__Collected data__:

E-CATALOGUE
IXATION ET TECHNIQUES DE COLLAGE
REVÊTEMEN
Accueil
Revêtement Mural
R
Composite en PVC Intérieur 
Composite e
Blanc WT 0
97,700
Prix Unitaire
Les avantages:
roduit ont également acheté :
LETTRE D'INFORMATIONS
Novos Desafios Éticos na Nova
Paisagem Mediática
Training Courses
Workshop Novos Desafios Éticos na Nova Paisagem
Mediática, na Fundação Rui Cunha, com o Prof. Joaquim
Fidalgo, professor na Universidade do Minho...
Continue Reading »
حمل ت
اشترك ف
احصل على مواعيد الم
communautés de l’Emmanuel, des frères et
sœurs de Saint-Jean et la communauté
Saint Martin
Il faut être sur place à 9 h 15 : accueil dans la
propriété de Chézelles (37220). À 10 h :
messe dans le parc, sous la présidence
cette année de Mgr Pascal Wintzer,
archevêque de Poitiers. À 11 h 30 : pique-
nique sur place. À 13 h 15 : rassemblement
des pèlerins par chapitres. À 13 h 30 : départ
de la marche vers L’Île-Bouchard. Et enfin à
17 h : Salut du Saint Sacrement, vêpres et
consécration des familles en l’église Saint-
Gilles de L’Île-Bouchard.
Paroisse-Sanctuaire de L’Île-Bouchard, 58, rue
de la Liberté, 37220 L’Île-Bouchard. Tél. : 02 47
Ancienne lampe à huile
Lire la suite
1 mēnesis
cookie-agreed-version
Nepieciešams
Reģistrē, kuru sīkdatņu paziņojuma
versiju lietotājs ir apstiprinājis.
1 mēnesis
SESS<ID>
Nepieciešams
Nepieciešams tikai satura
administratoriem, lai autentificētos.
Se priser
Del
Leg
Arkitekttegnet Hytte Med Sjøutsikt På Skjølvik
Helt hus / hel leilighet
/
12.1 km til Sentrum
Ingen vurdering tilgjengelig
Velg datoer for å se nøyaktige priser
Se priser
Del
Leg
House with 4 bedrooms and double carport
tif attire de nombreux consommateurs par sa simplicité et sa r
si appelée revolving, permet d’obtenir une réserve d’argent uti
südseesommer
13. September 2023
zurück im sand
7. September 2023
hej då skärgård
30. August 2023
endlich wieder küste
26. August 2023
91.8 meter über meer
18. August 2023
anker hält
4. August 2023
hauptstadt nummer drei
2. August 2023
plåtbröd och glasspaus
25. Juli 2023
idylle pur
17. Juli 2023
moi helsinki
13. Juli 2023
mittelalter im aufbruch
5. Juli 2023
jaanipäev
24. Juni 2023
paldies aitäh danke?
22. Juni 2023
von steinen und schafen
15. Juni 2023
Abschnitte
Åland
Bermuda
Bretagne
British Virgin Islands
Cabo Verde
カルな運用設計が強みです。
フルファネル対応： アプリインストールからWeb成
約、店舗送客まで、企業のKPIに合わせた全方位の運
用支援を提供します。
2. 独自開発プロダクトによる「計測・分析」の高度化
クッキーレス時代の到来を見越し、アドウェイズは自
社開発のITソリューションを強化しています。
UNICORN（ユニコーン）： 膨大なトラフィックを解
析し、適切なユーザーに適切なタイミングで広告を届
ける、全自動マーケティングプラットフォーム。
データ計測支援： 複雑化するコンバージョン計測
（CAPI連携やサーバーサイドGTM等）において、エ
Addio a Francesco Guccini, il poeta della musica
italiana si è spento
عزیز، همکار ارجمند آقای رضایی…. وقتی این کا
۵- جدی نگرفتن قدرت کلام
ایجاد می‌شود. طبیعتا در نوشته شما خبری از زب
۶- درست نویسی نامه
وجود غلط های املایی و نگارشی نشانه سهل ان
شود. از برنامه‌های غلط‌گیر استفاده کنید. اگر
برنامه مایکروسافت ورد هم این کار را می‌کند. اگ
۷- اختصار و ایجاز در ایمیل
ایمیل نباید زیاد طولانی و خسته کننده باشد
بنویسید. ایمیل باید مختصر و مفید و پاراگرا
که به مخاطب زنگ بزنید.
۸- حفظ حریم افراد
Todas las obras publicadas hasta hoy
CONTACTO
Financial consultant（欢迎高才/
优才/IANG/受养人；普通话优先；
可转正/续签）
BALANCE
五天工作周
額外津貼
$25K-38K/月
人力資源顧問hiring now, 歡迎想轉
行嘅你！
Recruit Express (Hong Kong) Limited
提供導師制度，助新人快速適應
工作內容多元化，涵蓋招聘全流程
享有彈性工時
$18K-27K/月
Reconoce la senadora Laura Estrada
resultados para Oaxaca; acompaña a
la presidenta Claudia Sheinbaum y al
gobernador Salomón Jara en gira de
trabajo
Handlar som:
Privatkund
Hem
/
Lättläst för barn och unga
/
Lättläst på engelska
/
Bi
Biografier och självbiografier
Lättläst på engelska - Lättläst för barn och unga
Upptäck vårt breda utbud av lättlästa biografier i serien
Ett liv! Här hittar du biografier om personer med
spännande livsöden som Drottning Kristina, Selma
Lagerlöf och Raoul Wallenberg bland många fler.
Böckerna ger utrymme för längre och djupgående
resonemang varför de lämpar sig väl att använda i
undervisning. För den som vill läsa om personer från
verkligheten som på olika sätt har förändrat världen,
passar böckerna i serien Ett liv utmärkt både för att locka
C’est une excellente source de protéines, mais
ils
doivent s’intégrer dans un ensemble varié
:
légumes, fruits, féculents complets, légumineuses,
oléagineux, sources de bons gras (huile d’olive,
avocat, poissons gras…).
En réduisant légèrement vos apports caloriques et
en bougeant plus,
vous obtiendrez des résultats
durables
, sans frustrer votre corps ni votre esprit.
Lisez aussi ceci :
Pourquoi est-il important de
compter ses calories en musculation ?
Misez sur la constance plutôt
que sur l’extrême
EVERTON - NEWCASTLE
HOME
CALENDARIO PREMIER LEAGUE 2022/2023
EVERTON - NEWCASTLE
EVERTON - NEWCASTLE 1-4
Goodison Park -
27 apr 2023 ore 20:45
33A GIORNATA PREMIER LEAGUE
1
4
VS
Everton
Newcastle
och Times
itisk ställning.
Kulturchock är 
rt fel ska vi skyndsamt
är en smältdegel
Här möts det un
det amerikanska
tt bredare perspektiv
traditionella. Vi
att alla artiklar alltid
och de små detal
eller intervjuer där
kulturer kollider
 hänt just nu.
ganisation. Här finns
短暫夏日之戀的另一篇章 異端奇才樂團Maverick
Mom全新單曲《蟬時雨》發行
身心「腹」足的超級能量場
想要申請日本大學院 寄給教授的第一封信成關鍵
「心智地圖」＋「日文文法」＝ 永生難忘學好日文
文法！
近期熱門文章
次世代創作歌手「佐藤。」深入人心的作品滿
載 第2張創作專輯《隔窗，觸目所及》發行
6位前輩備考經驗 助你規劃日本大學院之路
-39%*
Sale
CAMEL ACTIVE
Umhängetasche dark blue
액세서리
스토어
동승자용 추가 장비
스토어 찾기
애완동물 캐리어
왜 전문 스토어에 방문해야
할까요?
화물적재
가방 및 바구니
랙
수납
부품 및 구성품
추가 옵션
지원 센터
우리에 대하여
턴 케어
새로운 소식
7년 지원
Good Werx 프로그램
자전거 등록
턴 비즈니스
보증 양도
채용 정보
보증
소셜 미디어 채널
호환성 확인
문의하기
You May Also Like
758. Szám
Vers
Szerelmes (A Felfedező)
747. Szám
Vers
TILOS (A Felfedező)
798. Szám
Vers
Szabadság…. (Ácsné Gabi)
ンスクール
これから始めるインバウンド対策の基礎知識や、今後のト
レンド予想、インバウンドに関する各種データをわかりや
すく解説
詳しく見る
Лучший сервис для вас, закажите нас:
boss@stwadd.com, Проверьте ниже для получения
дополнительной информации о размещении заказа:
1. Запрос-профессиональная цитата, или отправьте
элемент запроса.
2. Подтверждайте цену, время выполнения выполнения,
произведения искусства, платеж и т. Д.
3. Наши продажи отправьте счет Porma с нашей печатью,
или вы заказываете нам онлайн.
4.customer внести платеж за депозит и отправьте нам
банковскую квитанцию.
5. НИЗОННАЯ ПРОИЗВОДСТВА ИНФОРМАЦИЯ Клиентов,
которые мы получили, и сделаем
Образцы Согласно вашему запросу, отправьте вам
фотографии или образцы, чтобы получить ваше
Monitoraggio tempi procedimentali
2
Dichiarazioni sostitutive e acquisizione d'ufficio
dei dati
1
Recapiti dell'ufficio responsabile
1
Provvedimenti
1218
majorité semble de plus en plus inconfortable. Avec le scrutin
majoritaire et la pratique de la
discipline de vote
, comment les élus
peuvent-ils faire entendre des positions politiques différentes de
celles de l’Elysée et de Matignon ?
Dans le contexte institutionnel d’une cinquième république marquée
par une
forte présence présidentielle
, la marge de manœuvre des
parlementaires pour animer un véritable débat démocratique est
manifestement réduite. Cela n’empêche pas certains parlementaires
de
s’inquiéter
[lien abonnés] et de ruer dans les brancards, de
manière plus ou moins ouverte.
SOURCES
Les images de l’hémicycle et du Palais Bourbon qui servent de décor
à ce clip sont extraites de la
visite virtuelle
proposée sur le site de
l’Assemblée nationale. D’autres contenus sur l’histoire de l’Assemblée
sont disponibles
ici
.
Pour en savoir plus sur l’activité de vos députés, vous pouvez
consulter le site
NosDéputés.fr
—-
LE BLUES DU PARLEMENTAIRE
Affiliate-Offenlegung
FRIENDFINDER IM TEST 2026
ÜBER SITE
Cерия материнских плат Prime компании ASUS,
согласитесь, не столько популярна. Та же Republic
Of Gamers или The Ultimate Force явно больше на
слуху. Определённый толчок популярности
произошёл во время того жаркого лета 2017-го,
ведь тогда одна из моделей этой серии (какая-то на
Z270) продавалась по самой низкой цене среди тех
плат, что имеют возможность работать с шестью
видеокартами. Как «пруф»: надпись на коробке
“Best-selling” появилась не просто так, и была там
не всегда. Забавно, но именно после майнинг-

__WORK ORDER__:
Put every line of the listing, from its first line down to the line containing "Ingen vurdering tilgjengelig", into a JSON list of strings with one string per line and no entries for blank lines.

__SOLUTION FOR THIS TASK__:
[
  "E-CATALOGUE",
  "IXATION ET TECHNIQUES DE COLLAGE",
  "REVÊTEMEN",
  "Accueil",
  "Revêtement Mural",
  "R",
  "Composite en PVC Intérieur ",
  "Composite e",
  "Blanc WT 0",
  "97,700",
  "Prix Unitaire",
  "Les avantages:",
  "roduit ont également acheté :",
  "LETTRE D'INFORMATIONS",
  "Novos Desafios Éticos na Nova",
  "Paisagem Mediática",
  "Training Courses",
  "Workshop Novos Desafios Éticos na Nova Paisagem",
  "Mediática, na Fundação Rui Cunha, com o Prof. Joaquim",
  "Fidalgo, professor na Universidade do Minho...",
  "Continue Reading »",
  "حمل ت",
  "اشترك ف",
  "احصل على مواعيد الم",
  "communautés de l’Emmanuel, des frères et",
  "sœurs de Saint-Jean et la communauté",
  "Saint Martin",
  "Il faut être sur place à 9 h 15 : accueil dans la",
  "propriété de Chézelles (37220). À 10 h :",
  "messe dans le parc, sous la présidence",
  "cette année de Mgr Pascal Wintzer,",
  "archevêque de Poitiers. À 11 h 30 : pique-",
  "nique sur place. À 13 h 15 : rassemblement",
  "des pèlerins par chapitres. À 13 h 30 : départ",
  "de la marche vers L’Île-Bouchard. Et enfin à",
  "17 h : Salut du Saint Sacrement, vêpres et",
  "consécration des familles en l’église Saint-",
  "Gilles de L’Île-Bouchard.",
  "Paroisse-Sanctuaire de L’Île-Bouchard, 58, rue",
  "de la Liberté, 37220 L’Île-Bouchard. Tél. : 02 47",
  "Ancienne lampe à huile",
  "Lire la suite",
  "1 mēnesis",
  "cookie-agreed-version",
  "Nepieciešams",
  "Reģistrē, kuru sīkdatņu paziņojuma",
  "versiju lietotājs ir apstiprinājis.",
  "1 mēnesis",
  "SESS<ID>",
  "Nepieciešams",
  "Nepieciešams tikai satura",
  "administratoriem, lai autentificētos.",
  "Se priser",
  "Del",
  "Leg",
  "Arkitekttegnet Hytte Med Sjøutsikt På Skjølvik",
  "Helt hus / hel leilighet",
  "/",
  "12.1 km til Sentrum",
  "Ingen vurdering tilgjengelig"
]